One risk factor for paraumbilical hernia is obesity. Indeed, most people who get paraumbilical hernias are obese females.

Alteration in the ultrastructure of collagen may cause abdominal wall hernias such as paraumbilical hernia.

==Diagnosis==
The differential diagnosis includes umbilical hernia, omphalocele, cyst of the vitello intestinal duct (omphalomesenteric duct cyst), cyst of the urachus, and metastatic tumor (a lump caused by spread of cancer from another part of the body). An ultrasound scan may be used to help with diagnosis.

==Treatment==

Surgery is generally indicated because paraumbilical hernias may increase in size and associated symptoms may also increase. There is also a risk of strangulation if the hernia is not repaired surgically. The main procedures are:
- Primary suture repair, which may be used for small defects This has a high rate of recurrence.
- Mayo's repair. This is possible for paraumbilical hernias smaller than 4 cm diameter. It has a high rate of recurrence.
- Mesh hernioplasty uses surgical mesh to repair the hernia. It may be indicated for paraumbilical hernias larger than 4 cm and for recurrent paraumbilical hernias. Mesh hernioplasty may be performed as open surgery or with the laparoscopic approach.
- Lipectomy or abdominoplasty may be considered at the same time as repair of the hernia for obese people with paraumbilical hernia.

Possible complications of surgery include bleeding, wound dehiscence (splitting open of the surgical incision after the operation), wound infection, hematoma, and seroma. There is a risk that the hernia can happen again after the surgery (recurrence). The risk of dehiscence, infection, and recurrence is higher with open repair compared to laparoscopic surgery. People also recover more quickly, have less pain and spend less days in hospital after laparoscopic surgery. However, the laparoscopic procedure takes more time because it involves extra steps.
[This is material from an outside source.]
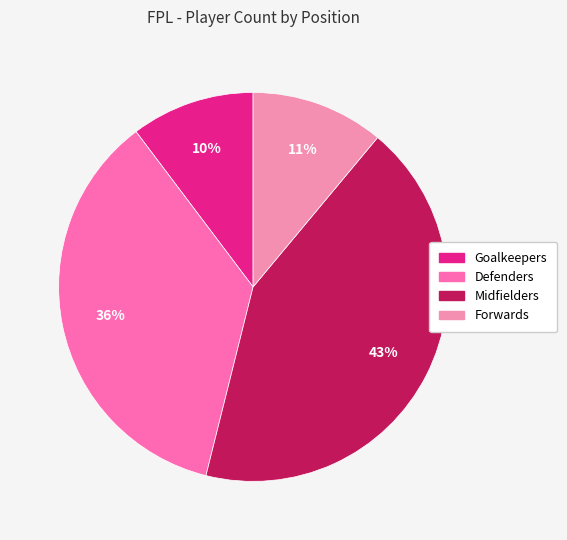

How many slices are in this pie chart?

4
The rate of recurrence may be lower with laparoscopic approach because the hernia repair is done without tension, with generous overlap of mesh, and other defects around the original hernia can be identified and repaired at the same time. Laparoscopic has some disadvantages however. There is a risk of injury to the intestine or bladder. Enterotomy is accidental incision into the intestine. This may occur during trocar (port) placement or when adhesions are being divided. In this event, the laparoscopic approach may need to be abandoned and converted into an open surgery. There is also a small risk of port site hernia. This is the later occurrence of a new hernia at the site where the port was inserted, because a weakness is created in the abdominal wall.

Obesity (body mass index >30) increases the risk of wound complications after paraumbilical hernia repair by four times, and there is higher risk of re-admission to hospital.

==Prognosis==
Without treatment, the main risk is incarceration and strangulation.

==Epidemiology==
Paraumbilical and umbilical hernias together make up 10-12% of all abdominal wall hernias. True umbilical hernia is rare in adults. Hernias close to the umbilicus in adults are usually paraumbilical hernias.

Most people who get paraumbilical hernias are female. There is a male to female ratio of about 1:5. The most common age is 35-50.